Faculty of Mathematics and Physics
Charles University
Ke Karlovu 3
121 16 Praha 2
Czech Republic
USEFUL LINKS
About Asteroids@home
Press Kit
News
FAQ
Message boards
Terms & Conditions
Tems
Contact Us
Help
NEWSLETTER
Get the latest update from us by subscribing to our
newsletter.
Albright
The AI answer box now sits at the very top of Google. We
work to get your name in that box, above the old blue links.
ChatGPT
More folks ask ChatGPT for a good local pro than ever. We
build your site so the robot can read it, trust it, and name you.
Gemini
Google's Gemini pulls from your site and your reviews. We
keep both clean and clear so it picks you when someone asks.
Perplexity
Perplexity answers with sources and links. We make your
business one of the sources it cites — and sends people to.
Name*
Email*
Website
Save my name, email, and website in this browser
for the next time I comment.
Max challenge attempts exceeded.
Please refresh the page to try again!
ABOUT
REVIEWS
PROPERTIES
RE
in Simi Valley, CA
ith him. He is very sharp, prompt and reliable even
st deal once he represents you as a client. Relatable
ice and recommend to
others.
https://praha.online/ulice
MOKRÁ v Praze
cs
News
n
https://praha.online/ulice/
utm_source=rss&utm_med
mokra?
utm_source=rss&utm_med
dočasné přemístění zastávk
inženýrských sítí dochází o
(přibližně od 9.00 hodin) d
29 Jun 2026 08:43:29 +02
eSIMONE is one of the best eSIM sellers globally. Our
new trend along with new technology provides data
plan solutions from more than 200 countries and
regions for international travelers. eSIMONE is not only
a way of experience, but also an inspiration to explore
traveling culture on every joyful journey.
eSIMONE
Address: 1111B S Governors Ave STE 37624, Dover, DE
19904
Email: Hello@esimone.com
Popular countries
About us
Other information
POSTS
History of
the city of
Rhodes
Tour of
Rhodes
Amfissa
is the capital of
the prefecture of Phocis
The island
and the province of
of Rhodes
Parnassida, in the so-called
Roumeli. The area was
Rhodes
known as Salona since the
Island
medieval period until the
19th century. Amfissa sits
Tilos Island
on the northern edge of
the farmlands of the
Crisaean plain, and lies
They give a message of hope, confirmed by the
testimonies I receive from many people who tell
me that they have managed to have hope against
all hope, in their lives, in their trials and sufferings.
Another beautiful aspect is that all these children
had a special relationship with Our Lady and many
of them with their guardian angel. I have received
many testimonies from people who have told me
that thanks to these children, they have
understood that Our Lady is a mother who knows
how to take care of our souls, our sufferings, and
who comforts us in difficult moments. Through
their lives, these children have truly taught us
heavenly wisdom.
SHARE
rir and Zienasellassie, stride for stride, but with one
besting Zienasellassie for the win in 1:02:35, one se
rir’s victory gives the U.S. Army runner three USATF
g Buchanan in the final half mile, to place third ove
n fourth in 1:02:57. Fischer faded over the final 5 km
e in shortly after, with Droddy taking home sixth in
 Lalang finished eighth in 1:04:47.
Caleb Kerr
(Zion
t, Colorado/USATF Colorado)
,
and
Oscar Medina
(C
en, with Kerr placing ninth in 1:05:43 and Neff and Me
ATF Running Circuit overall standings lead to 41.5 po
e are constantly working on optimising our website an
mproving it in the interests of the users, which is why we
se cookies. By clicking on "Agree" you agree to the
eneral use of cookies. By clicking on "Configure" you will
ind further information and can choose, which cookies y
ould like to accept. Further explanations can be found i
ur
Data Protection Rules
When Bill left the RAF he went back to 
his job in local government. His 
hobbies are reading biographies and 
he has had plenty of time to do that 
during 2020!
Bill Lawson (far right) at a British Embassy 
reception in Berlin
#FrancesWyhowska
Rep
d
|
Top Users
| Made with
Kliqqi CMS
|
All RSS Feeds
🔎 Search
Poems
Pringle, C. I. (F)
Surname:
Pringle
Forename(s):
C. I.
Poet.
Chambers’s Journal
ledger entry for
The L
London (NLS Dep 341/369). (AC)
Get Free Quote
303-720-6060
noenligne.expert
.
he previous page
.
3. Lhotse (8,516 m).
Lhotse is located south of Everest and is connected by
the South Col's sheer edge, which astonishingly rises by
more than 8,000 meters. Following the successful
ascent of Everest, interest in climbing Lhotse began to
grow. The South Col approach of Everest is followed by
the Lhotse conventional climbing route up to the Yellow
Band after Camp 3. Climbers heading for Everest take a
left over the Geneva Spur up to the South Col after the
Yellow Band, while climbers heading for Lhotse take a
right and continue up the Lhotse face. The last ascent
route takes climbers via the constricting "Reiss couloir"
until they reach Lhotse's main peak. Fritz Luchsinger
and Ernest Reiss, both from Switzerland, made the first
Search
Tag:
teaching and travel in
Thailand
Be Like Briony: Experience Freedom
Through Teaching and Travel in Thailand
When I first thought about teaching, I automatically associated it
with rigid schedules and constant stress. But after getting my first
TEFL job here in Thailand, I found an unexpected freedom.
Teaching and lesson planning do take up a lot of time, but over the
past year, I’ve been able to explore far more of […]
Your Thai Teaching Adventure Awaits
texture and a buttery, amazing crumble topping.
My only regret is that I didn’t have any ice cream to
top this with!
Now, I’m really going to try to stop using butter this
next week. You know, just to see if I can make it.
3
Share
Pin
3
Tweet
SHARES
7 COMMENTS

◆ ◆ ◆ ◆ ◆ ◆ ◆

> Work to complete
Please give the number of lines in the entries above that hold "from", with no other words.

> Task result
6